Abdelnour-Berchtold Etienne, Perentes Jean Yannis, Ris Hans-Beat, Beigelman Catherine, Lovis Alban, Peters Solange, Krueger Thorsten, Gonzalez Michel
World J Surg. 2016 Feb;40(2):373-9. doi: 10.1007/s00268-015-3254-7.
Pulmonary metastasectomy is increasingly performed in selected patients by video-assisted thoracic surgery (VATS) on the base of thin-slice high-resolution CT-Scan (HRCT). This study determines the overall survival and ipsilateral recurrence rate and of patients undergoing after VATS lung metastasectomy.
Retrospective single institution study of all patients who underwent VATS pulmonary metastasectomy on the base of HRCT with curative intent between 2005 and 2014.
Seventy-seven patients (41 males, 36 females) underwent VATS pulmonary metastasectomy for solitary (n = 63) or multiple (n = 14) lung metastases in the context of colorectal carcinoma (n = 26), sarcoma (n = 17), melanoma (n = 16), or other primaries (n = 18).

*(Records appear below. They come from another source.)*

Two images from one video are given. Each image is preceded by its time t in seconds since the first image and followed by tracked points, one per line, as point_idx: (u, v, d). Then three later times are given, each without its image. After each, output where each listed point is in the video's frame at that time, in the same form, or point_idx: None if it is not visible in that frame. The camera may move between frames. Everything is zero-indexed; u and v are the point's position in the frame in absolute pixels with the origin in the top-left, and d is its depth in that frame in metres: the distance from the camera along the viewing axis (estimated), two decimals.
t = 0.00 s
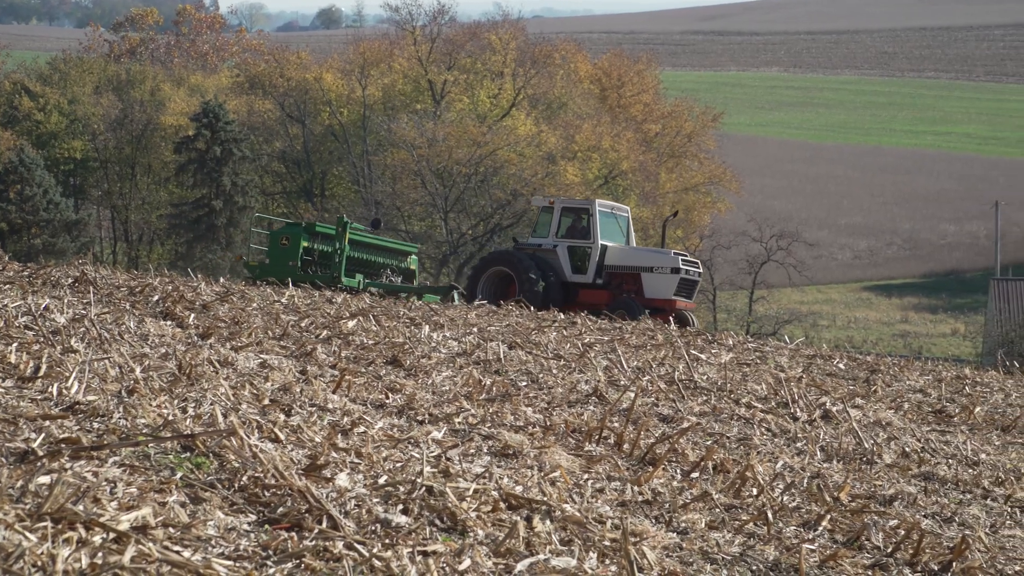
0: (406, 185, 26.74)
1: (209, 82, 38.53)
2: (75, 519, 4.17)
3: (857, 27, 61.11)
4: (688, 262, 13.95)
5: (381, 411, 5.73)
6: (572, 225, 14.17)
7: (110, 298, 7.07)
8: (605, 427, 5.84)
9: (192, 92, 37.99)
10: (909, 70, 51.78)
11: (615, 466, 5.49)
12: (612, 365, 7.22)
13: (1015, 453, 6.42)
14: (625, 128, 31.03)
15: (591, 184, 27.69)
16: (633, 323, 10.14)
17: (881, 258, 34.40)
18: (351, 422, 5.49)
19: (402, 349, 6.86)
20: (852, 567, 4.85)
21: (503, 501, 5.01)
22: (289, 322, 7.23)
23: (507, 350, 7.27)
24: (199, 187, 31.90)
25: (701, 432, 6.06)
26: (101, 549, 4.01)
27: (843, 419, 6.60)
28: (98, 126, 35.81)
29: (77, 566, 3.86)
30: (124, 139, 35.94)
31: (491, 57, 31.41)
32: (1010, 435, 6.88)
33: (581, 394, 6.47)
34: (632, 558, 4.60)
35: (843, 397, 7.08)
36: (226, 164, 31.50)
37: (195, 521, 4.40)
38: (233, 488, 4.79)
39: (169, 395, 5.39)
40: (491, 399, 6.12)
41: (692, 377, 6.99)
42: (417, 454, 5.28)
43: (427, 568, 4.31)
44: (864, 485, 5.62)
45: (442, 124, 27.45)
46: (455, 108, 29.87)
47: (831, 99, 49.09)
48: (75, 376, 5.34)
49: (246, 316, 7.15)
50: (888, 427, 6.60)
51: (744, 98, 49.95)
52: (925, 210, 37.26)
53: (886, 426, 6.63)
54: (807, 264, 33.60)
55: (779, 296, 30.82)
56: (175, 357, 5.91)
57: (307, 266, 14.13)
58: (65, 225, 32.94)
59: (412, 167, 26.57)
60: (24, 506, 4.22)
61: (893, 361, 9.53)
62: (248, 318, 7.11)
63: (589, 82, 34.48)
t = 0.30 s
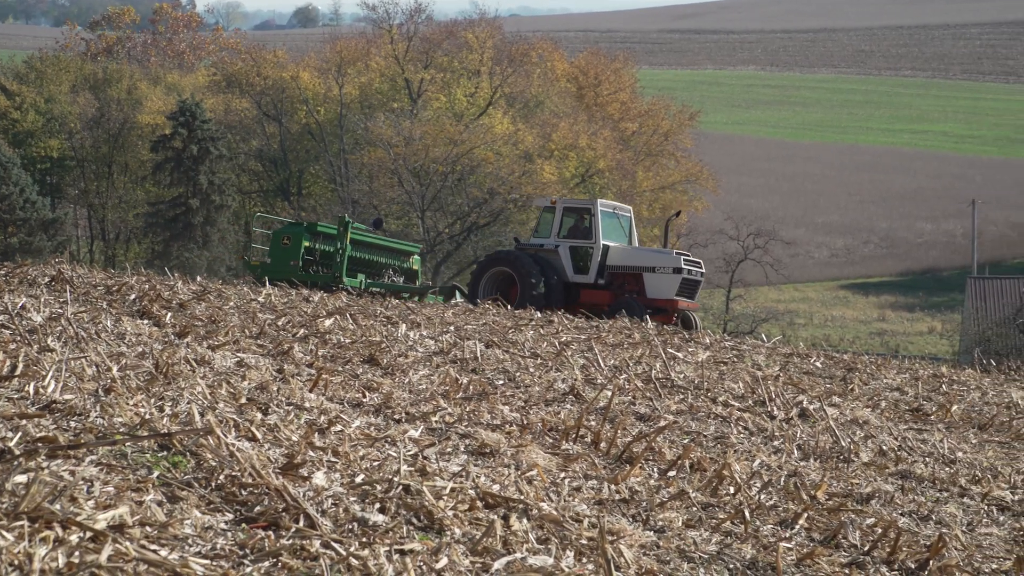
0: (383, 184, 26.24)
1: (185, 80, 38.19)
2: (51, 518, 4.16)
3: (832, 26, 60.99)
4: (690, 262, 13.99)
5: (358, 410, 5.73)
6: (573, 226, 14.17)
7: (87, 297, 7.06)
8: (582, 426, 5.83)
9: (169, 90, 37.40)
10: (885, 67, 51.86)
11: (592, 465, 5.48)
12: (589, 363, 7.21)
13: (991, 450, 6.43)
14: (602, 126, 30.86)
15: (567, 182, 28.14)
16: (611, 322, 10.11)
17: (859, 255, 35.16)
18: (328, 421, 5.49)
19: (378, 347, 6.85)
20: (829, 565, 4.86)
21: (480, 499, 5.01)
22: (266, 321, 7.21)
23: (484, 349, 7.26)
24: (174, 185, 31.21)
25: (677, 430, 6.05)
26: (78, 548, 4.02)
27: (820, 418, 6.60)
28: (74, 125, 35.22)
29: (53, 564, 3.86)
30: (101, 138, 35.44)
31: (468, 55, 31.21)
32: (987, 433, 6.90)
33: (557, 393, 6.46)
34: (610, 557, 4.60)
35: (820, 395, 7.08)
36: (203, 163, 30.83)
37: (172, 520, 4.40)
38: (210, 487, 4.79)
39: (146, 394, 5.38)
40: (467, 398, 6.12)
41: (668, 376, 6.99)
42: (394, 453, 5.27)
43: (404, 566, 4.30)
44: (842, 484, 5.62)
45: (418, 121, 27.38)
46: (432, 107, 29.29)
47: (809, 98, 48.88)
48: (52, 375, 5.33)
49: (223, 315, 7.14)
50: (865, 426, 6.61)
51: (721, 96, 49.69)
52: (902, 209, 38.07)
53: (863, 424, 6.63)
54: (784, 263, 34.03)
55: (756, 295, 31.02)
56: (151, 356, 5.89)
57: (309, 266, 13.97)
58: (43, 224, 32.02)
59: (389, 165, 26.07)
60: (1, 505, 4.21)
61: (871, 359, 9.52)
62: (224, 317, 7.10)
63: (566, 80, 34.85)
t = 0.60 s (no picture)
0: (359, 182, 25.72)
1: (159, 79, 36.21)
2: (25, 517, 4.15)
3: (806, 24, 60.96)
4: (689, 262, 13.88)
5: (332, 408, 5.72)
6: (573, 226, 14.10)
7: (62, 296, 7.05)
8: (557, 423, 5.83)
9: (143, 88, 35.68)
10: (860, 66, 51.91)
11: (566, 463, 5.48)
12: (564, 362, 7.21)
13: (964, 448, 6.45)
14: (577, 125, 30.43)
15: (542, 181, 27.61)
16: (584, 320, 10.11)
17: (833, 254, 35.73)
18: (303, 419, 5.49)
19: (353, 346, 6.84)
20: (803, 562, 4.88)
21: (454, 498, 5.01)
22: (241, 319, 7.20)
23: (459, 347, 7.26)
24: (150, 184, 30.70)
25: (652, 428, 6.06)
26: (53, 546, 4.01)
27: (795, 416, 6.60)
28: (47, 123, 33.23)
29: (27, 562, 3.86)
30: (75, 137, 33.74)
31: (442, 53, 30.20)
32: (961, 431, 6.94)
33: (532, 391, 6.46)
34: (585, 554, 4.59)
35: (795, 393, 7.09)
36: (178, 162, 30.35)
37: (146, 518, 4.39)
38: (184, 486, 4.78)
39: (121, 392, 5.37)
40: (442, 396, 6.12)
41: (643, 374, 7.00)
42: (369, 451, 5.27)
43: (379, 564, 4.30)
44: (816, 482, 5.62)
45: (394, 120, 26.52)
46: (405, 105, 28.35)
47: (784, 96, 48.70)
48: (26, 374, 5.32)
49: (198, 313, 7.14)
50: (840, 424, 6.61)
51: (696, 94, 48.70)
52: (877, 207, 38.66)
53: (837, 422, 6.64)
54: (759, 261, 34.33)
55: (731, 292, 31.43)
56: (126, 354, 5.88)
57: (308, 266, 13.95)
58: (15, 222, 30.15)
59: (363, 163, 25.45)
60: None
61: (845, 357, 9.55)
62: (200, 315, 7.10)
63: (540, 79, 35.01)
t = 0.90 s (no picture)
0: (333, 179, 25.52)
1: (134, 76, 34.62)
2: None
3: (782, 20, 60.40)
4: (687, 260, 13.64)
5: (307, 405, 5.72)
6: (572, 223, 14.12)
7: (36, 294, 7.04)
8: (531, 420, 5.83)
9: (119, 85, 33.89)
10: (833, 62, 51.37)
11: (541, 459, 5.48)
12: (539, 358, 7.20)
13: (939, 445, 6.47)
14: (551, 121, 30.38)
15: (517, 176, 27.11)
16: (559, 317, 10.08)
17: (806, 251, 37.47)
18: (277, 416, 5.48)
19: (328, 343, 6.83)
20: (778, 559, 4.88)
21: (429, 495, 5.01)
22: (215, 316, 7.19)
23: (434, 344, 7.27)
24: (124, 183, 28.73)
25: (627, 425, 6.06)
26: (27, 544, 4.00)
27: (769, 412, 6.59)
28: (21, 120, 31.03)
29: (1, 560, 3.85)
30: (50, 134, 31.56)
31: (416, 50, 30.58)
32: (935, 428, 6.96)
33: (507, 387, 6.47)
34: (559, 551, 4.60)
35: (770, 390, 7.08)
36: (152, 159, 28.52)
37: (121, 516, 4.38)
38: (159, 483, 4.78)
39: (95, 389, 5.36)
40: (416, 393, 6.11)
41: (618, 371, 7.00)
42: (343, 448, 5.27)
43: (354, 561, 4.31)
44: (791, 478, 5.63)
45: (368, 116, 26.47)
46: (380, 101, 28.61)
47: (758, 92, 48.62)
48: None
49: (172, 310, 7.14)
50: (814, 421, 6.61)
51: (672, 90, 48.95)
52: (851, 203, 39.81)
53: (812, 419, 6.64)
54: (734, 259, 35.90)
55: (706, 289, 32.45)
56: (101, 352, 5.88)
57: (307, 263, 14.16)
58: None
59: (337, 160, 25.47)
60: None
61: (820, 354, 9.56)
62: (174, 312, 7.09)
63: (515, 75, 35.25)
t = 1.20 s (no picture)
0: (307, 175, 25.70)
1: (110, 73, 34.63)
2: None
3: (757, 19, 60.31)
4: (687, 259, 13.61)
5: (282, 403, 5.72)
6: (573, 222, 14.10)
7: (11, 292, 7.03)
8: (507, 418, 5.83)
9: (94, 83, 33.89)
10: (809, 60, 51.67)
11: (517, 457, 5.48)
12: (515, 356, 7.20)
13: (915, 442, 6.48)
14: (526, 118, 30.48)
15: (491, 174, 27.38)
16: (535, 314, 10.07)
17: (783, 247, 37.52)
18: (253, 414, 5.48)
19: (304, 340, 6.83)
20: (754, 556, 4.88)
21: (405, 492, 5.01)
22: (191, 314, 7.19)
23: (409, 342, 7.27)
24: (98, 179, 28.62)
25: (602, 422, 6.06)
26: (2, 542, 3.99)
27: (745, 410, 6.60)
28: None
29: None
30: (24, 132, 31.48)
31: (392, 48, 30.38)
32: (911, 425, 6.98)
33: (483, 385, 6.47)
34: (534, 548, 4.59)
35: (745, 387, 7.08)
36: (128, 155, 28.36)
37: (96, 513, 4.37)
38: (135, 480, 4.77)
39: (71, 387, 5.37)
40: (392, 390, 6.11)
41: (593, 368, 7.00)
42: (319, 445, 5.27)
43: (329, 558, 4.32)
44: (767, 476, 5.62)
45: (343, 114, 26.47)
46: (355, 100, 28.65)
47: (732, 89, 49.07)
48: None
49: (148, 308, 7.14)
50: (791, 418, 6.61)
51: (647, 88, 49.23)
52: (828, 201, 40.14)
53: (788, 416, 6.63)
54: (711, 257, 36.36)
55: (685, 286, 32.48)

Nine patients had bilateral lung metastases and underwent synchronous (n = 4) or sequential (n = 5) VATS resections. Preoperative CT-guided hook wire localization of the lesions was performed in 65 patients (84 %). The postoperative mortality and morbidity rates were 0 and 5.2 %, respectively. During a mean follow-up time of 24 months (range 1–120 months), tumor progression occurred in 46 patients. Twenty-three patients (30 %) had pulmonary recurrence only, of them, eight patients (10 %) in the operated lungs. Seven of eight patients with recurrence in the operated lungs underwent a second metastasectomy by VATS (n = 5) or thoracotomy (n = 2). The overall 5-year survival rate was 54 % and without difference between patients without tumor recurrence and those with pulmonary recurrence treated by re-metastasectomy.
Ipsilateral recurrence remains low after VATS pulmonary metastasectomy guided by preoperative HRCT and can be efficiently treated by re-metastasectomy.
在薄层高分辨率CT扫描(HRCT)的基础上,越来越多的特定患者通过电视辅助胸腔镜手术(VATS)进行肺转移瘤切除术。本研究确定了接受VATS肺转移瘤切除术后患者的总生存率和同侧复发率。
对2005年至2014年间所有基于HRCT以治愈为目的接受VATS肺转移瘤切除术的患者进行单机构回顾性研究。
77例患者(41例男性,36例女性)因结直肠癌(n = 26)、肉瘤(n = 17)、黑色素瘤(n = 16)或其他原发肿瘤(n = 18)发生的孤立性(n = 63)或多发性(n = 14)肺转移而接受VATS肺转移瘤切除术。9例患者有双侧肺转移,接受了同期(n = 4)或序贯(n = 5)VATS切除术。65例患者(84%)术前行CT引导下病变钩丝定位。术后死亡率和发病率分别为0和5.2%。在平均24个月(范围1 - 120个月)的随访期内,46例患者出现肿瘤进展。23例患者(30%)仅出现肺部复发,其中8例患者(10%)在手术肺内复发。8例手术肺内复发患者中的7例接受了第二次VATS(n = 5)或开胸手术(n = 2)的转移瘤切除术。总体5年生存率为54%,无肿瘤复发患者与接受再次转移瘤切除术治疗的肺部复发患者之间无差异。
术前HRCT引导下的VATS肺转移瘤切除术后同侧复发率仍然较低,再次转移瘤切除术可有效治疗。